*Task statement*.
Each entry below is to be restated word for word, with no pictures carried over.
━━ Listed entries ━━
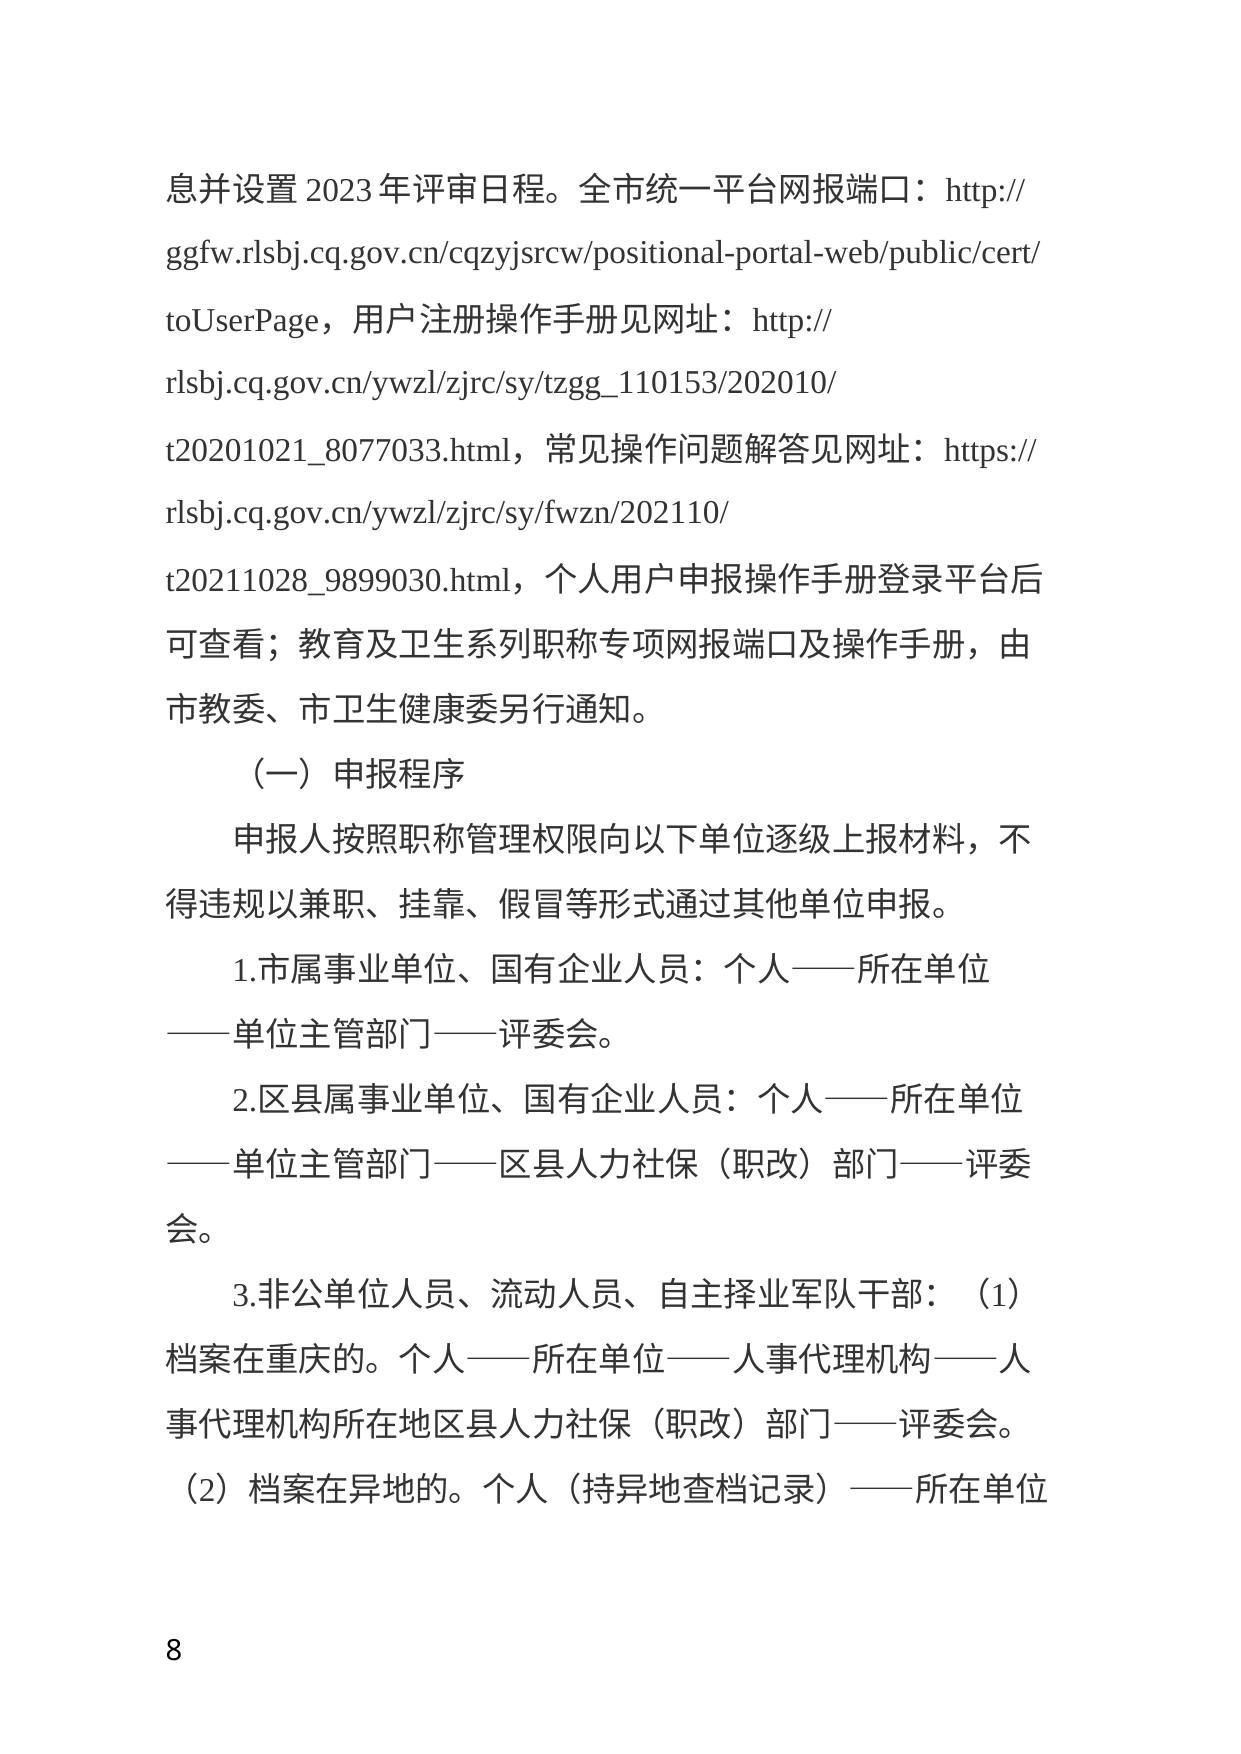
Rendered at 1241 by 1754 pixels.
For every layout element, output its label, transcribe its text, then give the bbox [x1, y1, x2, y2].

text 1.市属事业单位、国有企业人员：个人——所在单位——单位主管部门——评委会。 [165, 934, 1053, 1064]
text （一）申报程序 [165, 739, 1053, 804]
text 2.区县属事业单位、国有企业人员：个人——所在单位——单位主管部门——区县人力社保（职改）部门——评委会。 [165, 1064, 1053, 1259]
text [165, 154, 1053, 739]
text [165, 1259, 1053, 1519]
text 申报人按照职称管理权限向以下单位逐级上报材料，不得违规以兼职、挂靠、假冒等形式通过其他单位申报。 [165, 804, 1053, 934]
━━━
*Solved problem*.
Rendered at 1241 by 1754 pixels.
For every layout element, output its label, transcribe its text, then give the bbox [x1, y1, x2, y2].

text 1.市属事业单位、国有企业人员：个人——所在单位——单位主管部门——评委会。 [165, 934, 1053, 1064]
text （一）申报程序 [165, 739, 1053, 804]
text 2.区县属事业单位、国有企业人员：个人——所在单位——单位主管部门——区县人力社保（职改）部门——评委会。 [165, 1064, 1053, 1259]
text [165, 154, 1053, 739]
text [165, 1259, 1053, 1519]
text 申报人按照职称管理权限向以下单位逐级上报材料，不得违规以兼职、挂靠、假冒等形式通过其他单位申报。 [165, 804, 1053, 934]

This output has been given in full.